20 January 2016

Australian Senator asks for release of Essendon documents

Independent Australian Senator John Madigan has written to Prime Minister Malcolm Turnbull asking him to make public three documents relating to the inquiry into the use of supplements by Essendon players during the 2012 Australian Rules Football (AFL) season. Madigan, who represents the State of Victoria where the AFL and the majority of its clubs are based, has also called for a Senate inquiry.

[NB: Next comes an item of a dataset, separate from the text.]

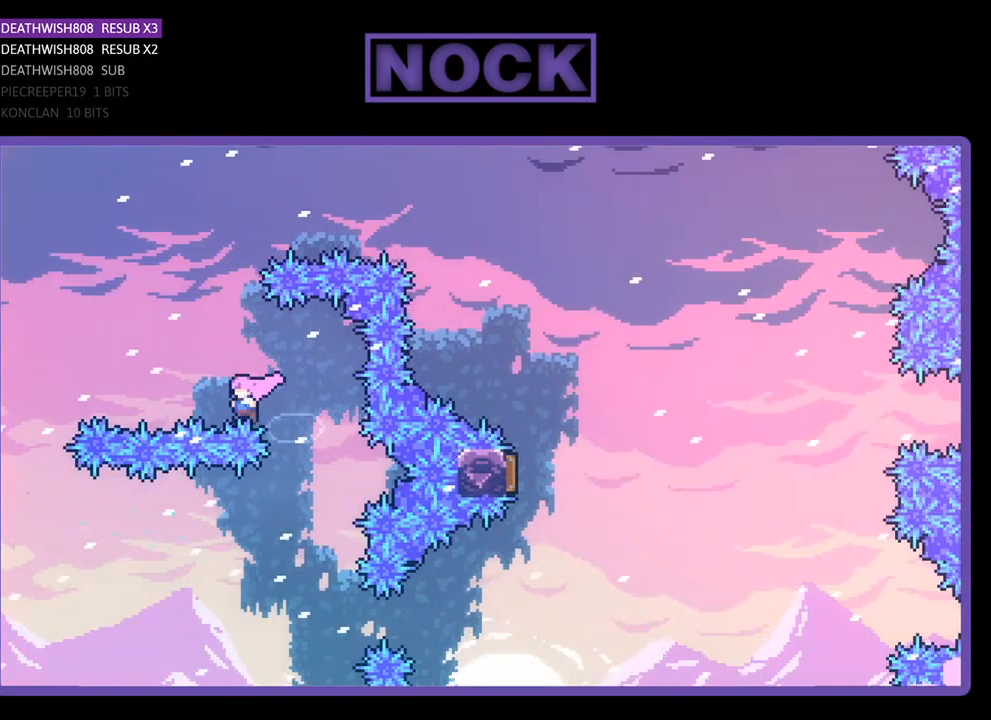
{"buttons": ["CIRCLE", "R2", "DPAD_UP", "DPAD_RIGHT"], "right_stick": "center", "events": [[33, "DPAD_LEFT", "up"], [67, "CIRCLE", "down"], [333, "CIRCLE", "up"], [333, "DPAD_RIGHT", "down"], [467, "DPAD_UP", "up"], [500, "CIRCLE", "down"], [500, "DPAD_UP", "down"]]}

The documents Madigan seeks to make public are:
• The 4 March 2014 final report of Australian Sports Anti-Doping Authority (ASADA) investigator Aaron Walker upon the conclusion of Operation Cobia (the ASADA investigation into the Essendon Football Club’s player supplements program during the 2012 AFL season);
• The independent review of Operation Cobia by former Federal Court Judge Garry Downes, as commissioned by former Prime Minister Tony Abbott’s Minister for Sport, Peter Dutton; and
• The complete, non-public, unabridged and un-redacted final report of the Australian Crime Commission 2012-2013 special intelligence operation (Organised Crime and Drugs in Sport) known as Project Aperio (the so-called ‘public report’ of which was released on the supposed ‘blackest day in Australian sport’, 7 February 2013).

“I have taken this decisive step in light of media reports that the Turnbull Government is giving consideration to demands from Senators Jacqui Lambie and Glenn Lazarus for access to the secret volumes of the Heydon Royal Commission’s report on trade union corruption”, said Madigan in a statement. “Each of these documents has no doubt informed decisions made by key personnel, both on the Commonwealth and AFL payrolls. Some were given access to the documents, others were merely briefed on their contents. Significant questions hang over this issue that legitimately demand the scrutiny of the Parliament.”

On 11 January, the Court of Arbitration for Sport (CAS) upheld the World Anti-Doping Agency’s (WADA) appeal against the Australian Football League’s (AFL) decision to clear 34 players of breaching AFL anti-doping rules, sanctioning 34 players with backdated two-year bans. There has been much debate about whether it is fair to sanction players for a programme that appears to have been initiated by the club’s former management.